Special Education. Lunches. Breakfasts

By: James Milnes Gaskell, Commentary

    The Private Initiative is keen to have a breakfast survey done involving all Primary School children.  This is preliminary to suggesting how such a programme be set up.  If the survey should reveal that all children have a nutritious breakfast before they leave home, with which they are satisfied, there would be little point in such a programme. We feel that this is unlikely, and so, it seems does the Department of Education, as the PS has let us know that the schools and teaching staff will facilitate a survey which will be designed for us by a professional.  This is positive and is how Private and Public should work together.

     

    Now here is another matter also involving Public and Private.  The Special Education Unit has been left out of a lunch programme and for a number of years various persons have agitated about it and tried to suggest how the Unit could benefit from a programme.  The children at this school require specialized remedial education.  Some are, as we put it in our new PC days, educationally challenged.  They are the vulnerable amongst our youngsters.  Apparently at some earlier stage, the Department had indicated that there were too few of them for the Administration to cater for.  Did this mean that they should go without lunches?  I cannot say.  It certainly showed that the Administration was not prepared to pay for the food for these children. This is not a blue or green case.  No Administration so far has sought in any practical way to help these children.  However the position has now changed.  Kind and generous donors have made funds available to pay for lunches to be cooked at the Charlestown Primary School.  The Principal and the Chef there have agreed to do it.  The Private Initiative is sourcing insulated carriers and dishes etc.  All that is needed is the conveyance of these lunches from Charlestown to Brown Hill.  We wrote to the PS Education to tell her that funds for the lunches were available and could she please make arrangements for transportation.  The answer we received was that the Ministry of Education was not in a position to assist immediately with transportation and that ‘We therefore ask that you make alternative arrangements for the lunches to be transported until we are better able to assist in that regard’.  Whichever way I looked at it, this was an uncertain response.  Would transportation actually be made available shortly or was this a way of saying that Government was not going to do it?  I could not tell.  The lunches have to be transported fully, reliably and on time every day of every term.  This cannot be done on a volunteer basis with individuals agreeing to play a part once a week or once a month or whatever.  That would be a system headed for chaos and breakdown.  What is needed is one vehicle with one driver responsible for daily delivery.  That can only be done by the Department. 

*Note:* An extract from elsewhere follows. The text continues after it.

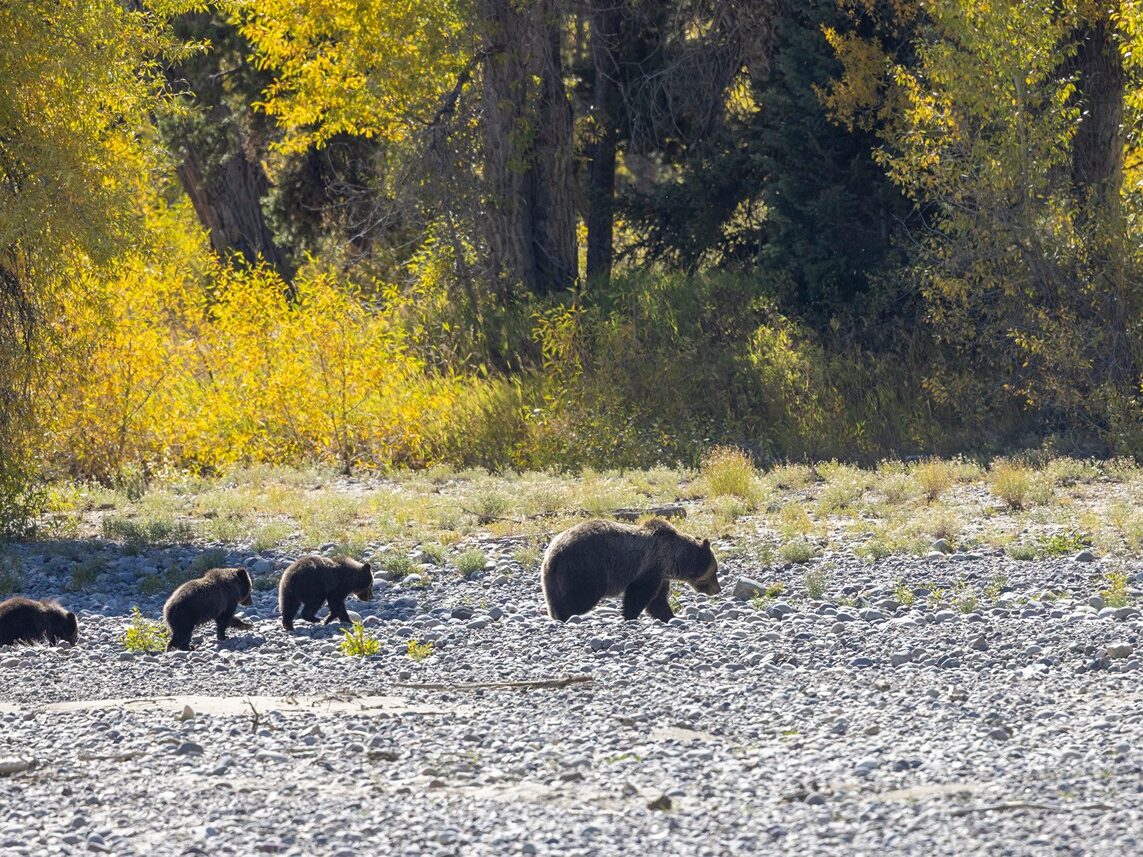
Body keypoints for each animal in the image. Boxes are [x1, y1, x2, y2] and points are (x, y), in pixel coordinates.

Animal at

    It was our intention that these lunches should start at the beginning of the coming summer term, some two weeks away.  We all need this to happen.  What are we to tell our donors?  Thanks for the funds, but we can’t get our Government to transport the lunches to the children.  If that was so, I am sure they would like their money back, and we would feel obliged to return it.  They would not be inclined in future to make generous gestures.

    The Administration often talks about partnering with private persons or institutions, but partnership is not receiving and doing nothing yourself.  These donors have produced a substantial sum purely out of the goodness of their hearts.  The Administration is not asked to do very much.  Failure to help the children of the Special Education Unit would be deplorable.

    I am told that the PS is trying hard, has identified a particular bus, and has put it to Treasury.  Why this is necessary if the driver is already employed, I do not know.  What we need is joined up Government.  Fortunately the Premier is Minister of Education and Finance and can, if he so wishes, put this matter to rest without further ado.

    On April 29th there will be a renaming ceremony at the Special Education Unit.  It is my hope that at that ceremony the Premier will be able to announce, not only a proud new name, but the real assistance to be provided so that the children can have a cooked and hot nutritious lunch every day of the term.  It is the mark of a civilized society that it cares for the underprivileged.  I am sure that the Premier is as keen as all of us should be that we are, and are termed, a civilized society.